Available records =
________________________________________
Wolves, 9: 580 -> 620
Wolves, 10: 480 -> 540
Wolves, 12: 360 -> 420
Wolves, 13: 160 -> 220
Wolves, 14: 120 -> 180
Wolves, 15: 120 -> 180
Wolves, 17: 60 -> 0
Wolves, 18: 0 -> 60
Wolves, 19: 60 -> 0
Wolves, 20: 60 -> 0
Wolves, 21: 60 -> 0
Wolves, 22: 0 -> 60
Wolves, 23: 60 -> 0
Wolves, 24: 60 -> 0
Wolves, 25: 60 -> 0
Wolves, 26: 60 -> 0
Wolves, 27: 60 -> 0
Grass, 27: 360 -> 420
________________________________________
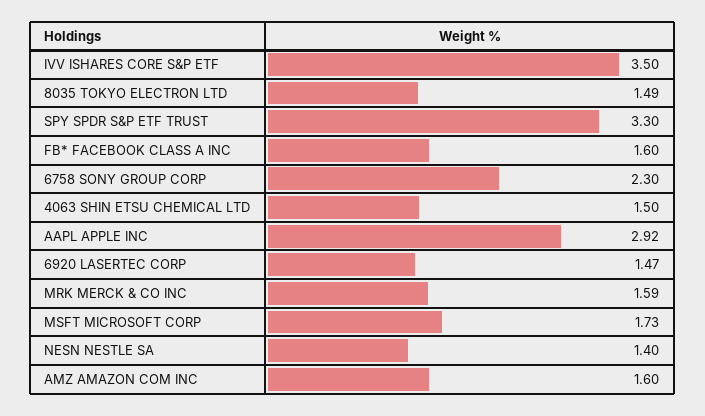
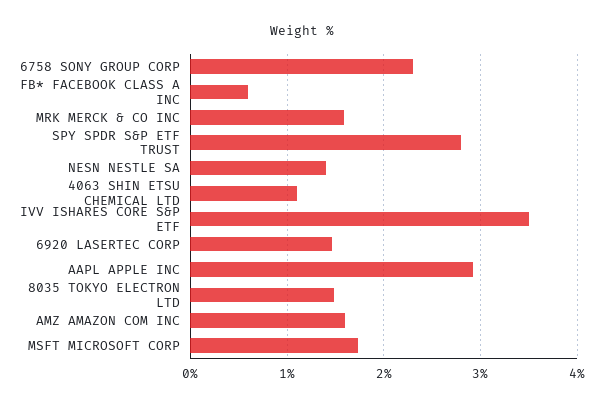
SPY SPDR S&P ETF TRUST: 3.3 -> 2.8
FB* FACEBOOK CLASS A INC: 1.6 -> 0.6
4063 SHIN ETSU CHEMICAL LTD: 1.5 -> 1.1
________________________________________
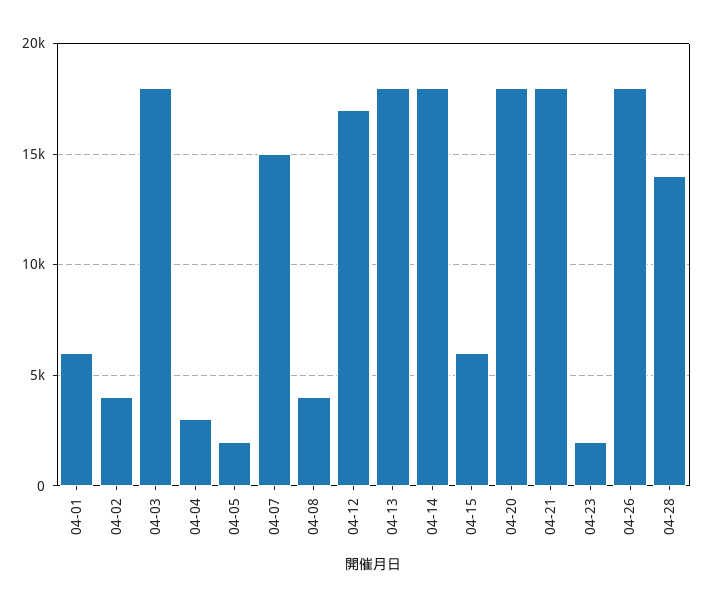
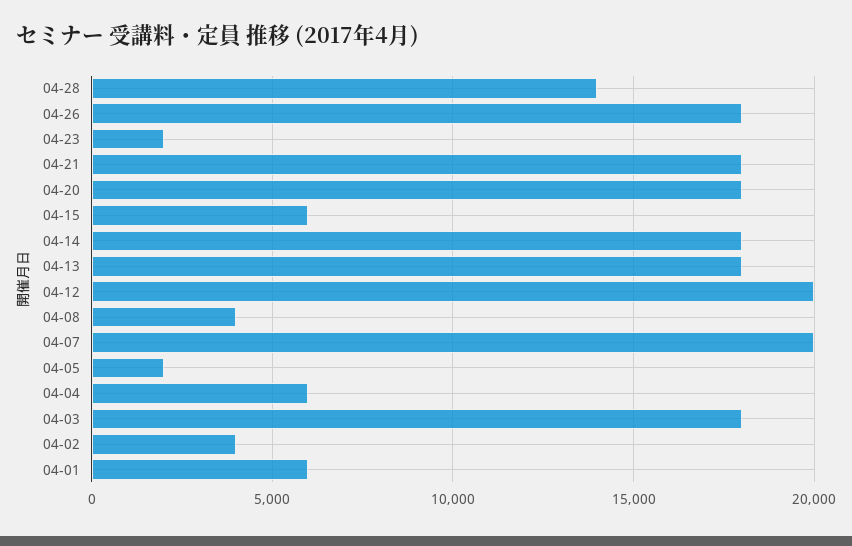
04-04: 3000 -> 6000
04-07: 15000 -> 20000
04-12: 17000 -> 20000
________________________________________
Task item = Give back exactly the lines above, from the line containing "Wolves, 23: 60 -> 0" through the line containing "Grass, 27: 360 -> 420", with both end lines and nothing more.

Answer for this exercise =
Wolves, 23: 60 -> 0
Wolves, 24: 60 -> 0
Wolves, 25: 60 -> 0
Wolves, 26: 60 -> 0
Wolves, 27: 60 -> 0
Grass, 27: 360 -> 420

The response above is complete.